Li worked with partners from Peking University, Tsinghua University, and the Collaborative Innovation Center of Quantum Matter in Beijing to create this object. They used silica, a compound commonly found in quartz and sand, to synthesize the dumbbell.

Once the material was created, they used a controlled beam of laser to levitate the object in a high-pressure vacuum. However, the beam was applied in two ways — linear and circular — for different effects.

When the beam was applied in a straight line, the nanoparticle-sized dumbbell started vibrating, but as soon as the configuration was changed to a circle, it started spinning at ultra-fast speeds, more like a motorized rotor.

As this behavior was similar to devices (a rotor and torsion balance or a device for measuring tiny forces and torques) used for measuring gravitational constant and density of Earth, the researchers posited that the wide-spanning uses of the newly-developed object could also include a study of quantum mechanics as well as the properties of a vacuum – both of which are not well understood.
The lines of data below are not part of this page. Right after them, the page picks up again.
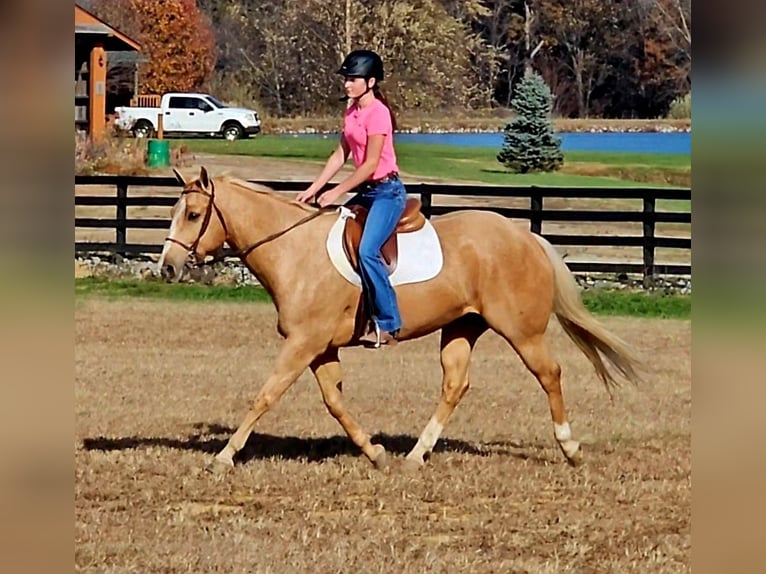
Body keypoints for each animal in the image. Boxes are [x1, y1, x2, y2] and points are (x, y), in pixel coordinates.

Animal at [158, 166, 640, 471]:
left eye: (195, 215)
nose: (167, 268)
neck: (295, 249)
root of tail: (526, 236)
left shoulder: (303, 343)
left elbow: (265, 395)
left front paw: (224, 457)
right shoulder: (320, 348)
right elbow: (334, 402)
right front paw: (375, 453)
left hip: (523, 331)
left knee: (549, 374)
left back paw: (571, 449)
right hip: (462, 327)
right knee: (455, 385)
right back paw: (415, 456)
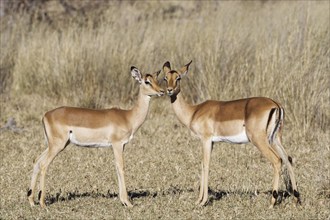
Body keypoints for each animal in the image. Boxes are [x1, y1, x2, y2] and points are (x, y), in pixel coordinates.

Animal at [27, 66, 164, 207]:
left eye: (157, 79)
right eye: (147, 81)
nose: (162, 91)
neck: (128, 117)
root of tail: (46, 115)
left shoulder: (121, 146)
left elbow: (116, 167)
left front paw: (122, 200)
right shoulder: (117, 144)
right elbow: (121, 167)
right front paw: (127, 202)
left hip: (55, 145)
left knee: (36, 161)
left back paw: (31, 201)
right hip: (57, 146)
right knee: (44, 165)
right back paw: (42, 202)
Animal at [163, 60, 302, 208]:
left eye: (178, 78)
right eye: (165, 78)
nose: (169, 90)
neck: (194, 111)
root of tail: (275, 104)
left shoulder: (206, 139)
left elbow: (205, 165)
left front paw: (202, 201)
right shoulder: (212, 142)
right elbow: (203, 165)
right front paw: (199, 200)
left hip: (259, 140)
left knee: (277, 160)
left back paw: (272, 202)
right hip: (275, 139)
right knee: (288, 159)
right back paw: (296, 199)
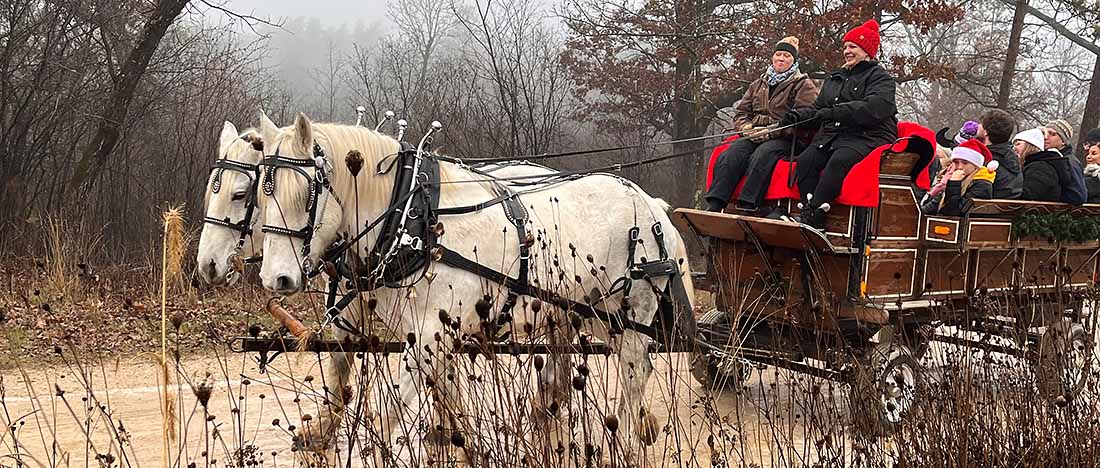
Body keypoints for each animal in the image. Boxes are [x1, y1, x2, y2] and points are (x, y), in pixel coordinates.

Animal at [255, 112, 695, 462]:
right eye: (262, 194)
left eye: (307, 194)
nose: (276, 278)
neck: (414, 220)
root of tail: (652, 205)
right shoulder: (433, 339)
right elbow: (445, 400)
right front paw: (468, 448)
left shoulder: (428, 337)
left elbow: (385, 416)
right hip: (577, 311)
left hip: (629, 315)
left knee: (635, 374)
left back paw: (627, 445)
“People say that there is nothing in the vacuum, but in physics, we know it's not really empty," Li added in the statement, stressing on the future implications of the object. "There are a lot of virtual particles which may stay for a short time and then disappear. We want to figure out what's really going on there, and that's why we want to make the most sensitive torsion balance."

They plan to increase the spinning and vibration speed of this object and conduct different experiments to test several theories and learn more about frictional and gravitational forces prevailing inside a vacuum.

The study titled, “Optically Levitated Nanodumbbell Torsion Balance and GHz Nanomechanical Rotor,” was published July 20 in the journal Physical Review Letters.